[[ Given data open ]]
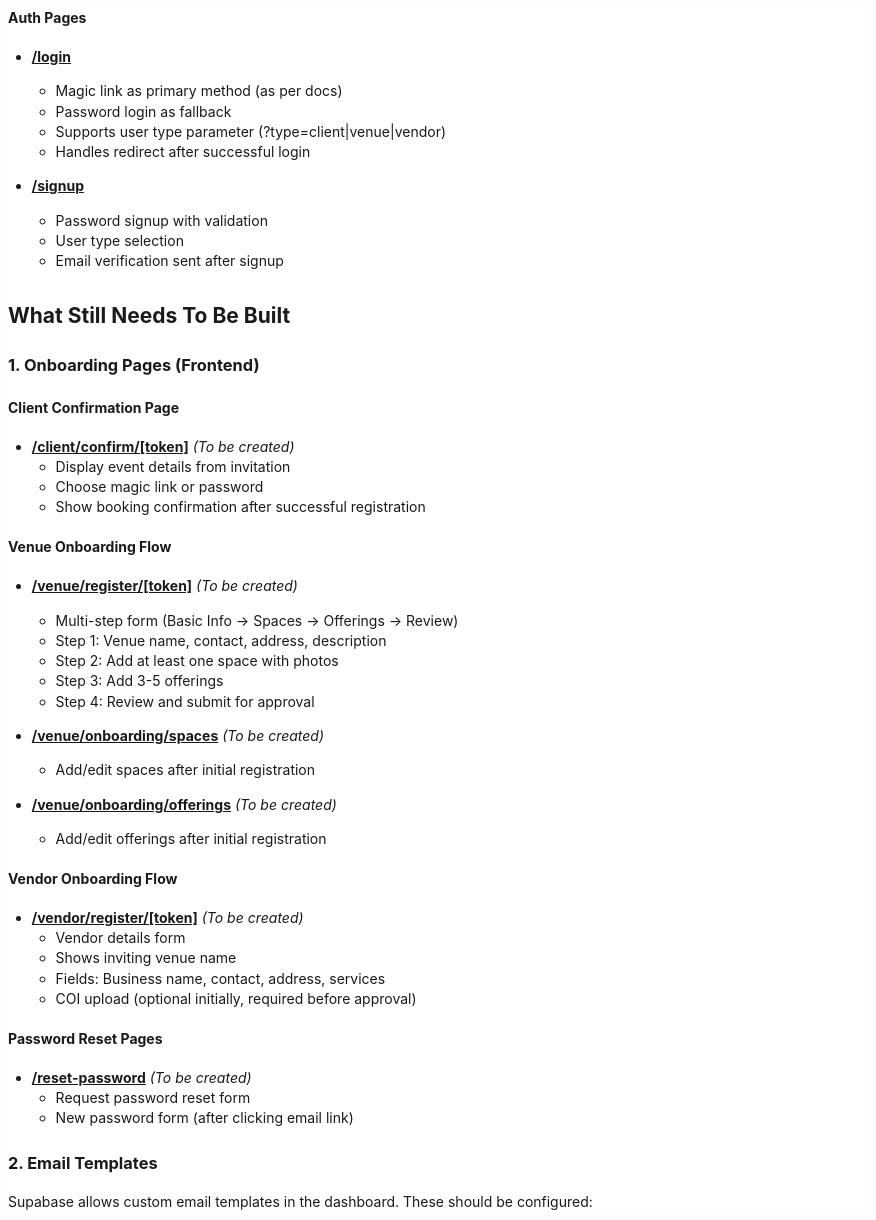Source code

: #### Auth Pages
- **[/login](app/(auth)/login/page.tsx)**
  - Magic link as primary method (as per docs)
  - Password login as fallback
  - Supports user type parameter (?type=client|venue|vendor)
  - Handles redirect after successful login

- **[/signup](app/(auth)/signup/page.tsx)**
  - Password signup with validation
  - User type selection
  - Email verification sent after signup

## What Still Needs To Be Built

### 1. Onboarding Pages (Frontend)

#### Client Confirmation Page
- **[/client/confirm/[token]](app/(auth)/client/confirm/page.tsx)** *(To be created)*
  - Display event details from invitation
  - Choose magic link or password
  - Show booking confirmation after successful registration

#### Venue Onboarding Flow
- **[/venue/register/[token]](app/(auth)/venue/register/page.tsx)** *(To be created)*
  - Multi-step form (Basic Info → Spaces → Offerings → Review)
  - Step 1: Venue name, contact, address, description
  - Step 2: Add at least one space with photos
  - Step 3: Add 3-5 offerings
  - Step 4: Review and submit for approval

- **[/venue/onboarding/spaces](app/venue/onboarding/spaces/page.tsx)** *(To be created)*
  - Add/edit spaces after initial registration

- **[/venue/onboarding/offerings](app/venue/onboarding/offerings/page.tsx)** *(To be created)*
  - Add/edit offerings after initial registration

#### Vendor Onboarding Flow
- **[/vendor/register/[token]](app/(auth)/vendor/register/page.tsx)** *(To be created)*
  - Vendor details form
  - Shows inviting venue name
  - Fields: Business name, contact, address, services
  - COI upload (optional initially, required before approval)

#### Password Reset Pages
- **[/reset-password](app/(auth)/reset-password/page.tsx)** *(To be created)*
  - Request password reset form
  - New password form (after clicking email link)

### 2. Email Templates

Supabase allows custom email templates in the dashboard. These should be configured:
[[ Given data closed ]]
[[ Given data open ]]
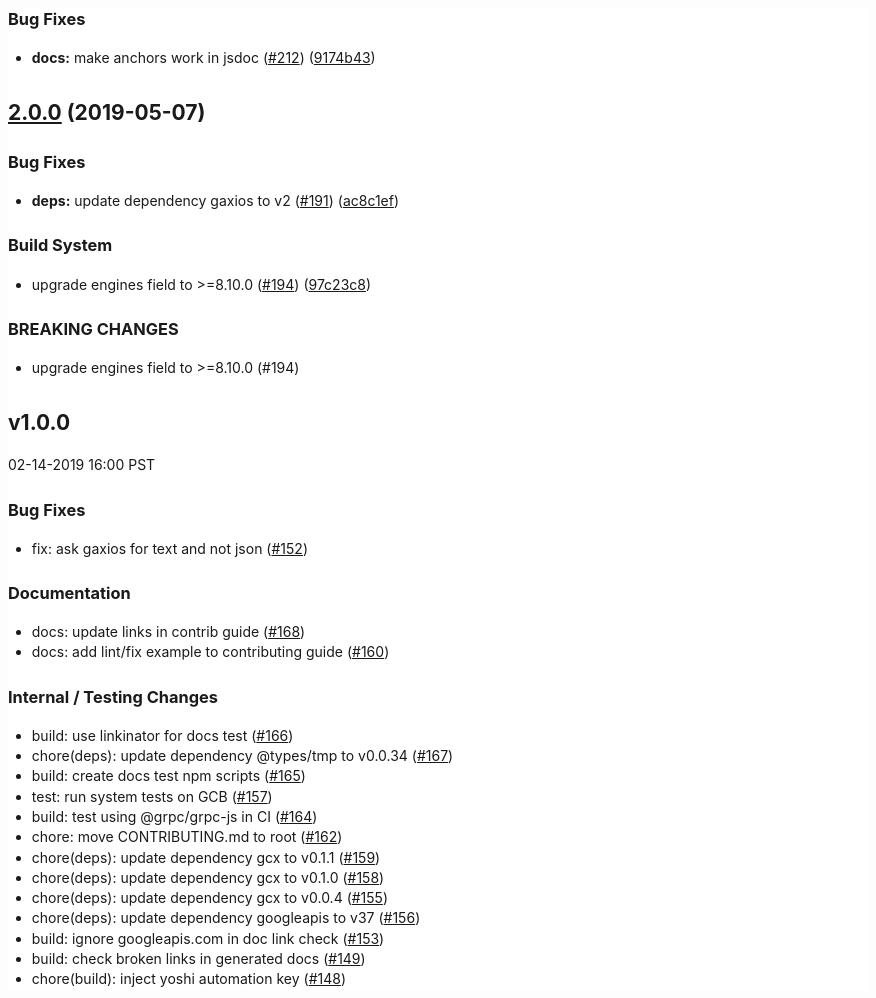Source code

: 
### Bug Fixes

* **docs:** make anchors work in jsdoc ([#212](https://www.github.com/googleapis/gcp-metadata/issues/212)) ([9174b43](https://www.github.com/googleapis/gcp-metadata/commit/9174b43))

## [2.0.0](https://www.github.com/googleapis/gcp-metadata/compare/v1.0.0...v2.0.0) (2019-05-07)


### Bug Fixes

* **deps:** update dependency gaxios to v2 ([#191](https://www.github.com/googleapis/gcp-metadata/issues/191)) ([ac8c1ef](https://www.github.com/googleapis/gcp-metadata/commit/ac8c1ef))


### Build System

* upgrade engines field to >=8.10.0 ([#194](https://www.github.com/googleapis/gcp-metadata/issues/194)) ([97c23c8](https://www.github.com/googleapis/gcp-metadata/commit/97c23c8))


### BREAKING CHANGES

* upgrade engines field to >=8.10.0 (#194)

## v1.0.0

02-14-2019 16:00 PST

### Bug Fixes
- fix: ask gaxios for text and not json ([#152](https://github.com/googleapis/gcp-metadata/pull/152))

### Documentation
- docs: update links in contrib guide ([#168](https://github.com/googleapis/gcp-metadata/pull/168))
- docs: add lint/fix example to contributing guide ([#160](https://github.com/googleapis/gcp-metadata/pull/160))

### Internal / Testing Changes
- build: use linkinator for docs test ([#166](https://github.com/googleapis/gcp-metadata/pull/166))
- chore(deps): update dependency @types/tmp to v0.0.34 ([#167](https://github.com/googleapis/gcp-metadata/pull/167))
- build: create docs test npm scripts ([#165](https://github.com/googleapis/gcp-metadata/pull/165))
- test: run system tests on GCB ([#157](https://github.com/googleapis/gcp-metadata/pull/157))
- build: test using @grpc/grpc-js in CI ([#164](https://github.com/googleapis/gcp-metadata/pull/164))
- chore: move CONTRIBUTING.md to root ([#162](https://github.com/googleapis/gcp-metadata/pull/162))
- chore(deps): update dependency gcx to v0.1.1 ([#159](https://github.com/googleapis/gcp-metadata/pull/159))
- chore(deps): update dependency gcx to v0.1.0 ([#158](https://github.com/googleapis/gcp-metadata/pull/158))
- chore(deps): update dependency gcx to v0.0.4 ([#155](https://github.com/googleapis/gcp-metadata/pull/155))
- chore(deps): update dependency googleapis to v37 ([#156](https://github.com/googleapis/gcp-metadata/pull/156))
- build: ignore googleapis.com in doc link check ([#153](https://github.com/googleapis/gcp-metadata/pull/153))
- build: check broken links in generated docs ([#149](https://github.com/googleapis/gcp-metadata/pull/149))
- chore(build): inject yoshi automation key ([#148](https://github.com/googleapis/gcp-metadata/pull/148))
[[ Given data closed ]]
#### Activity
Copy the lines of the listing exactly, beginning with the line that contains "- **[/signup](app/(auth)/signup/page.tsx)**" and ending with the line that contains "- Show booking", both included.

#### Result for this task
- **[/signup](app/(auth)/signup/page.tsx)**
  - Password signup with validation
  - User type selection
  - Email verification sent after signup

## What Still Needs To Be Built

### 1. Onboarding Pages (Frontend)

#### Client Confirmation Page
- **[/client/confirm/[token]](app/(auth)/client/confirm/page.tsx)** *(To be created)*
  - Display event details from invitation
  - Choose magic link or password
  - Show booking confirmation after successful registration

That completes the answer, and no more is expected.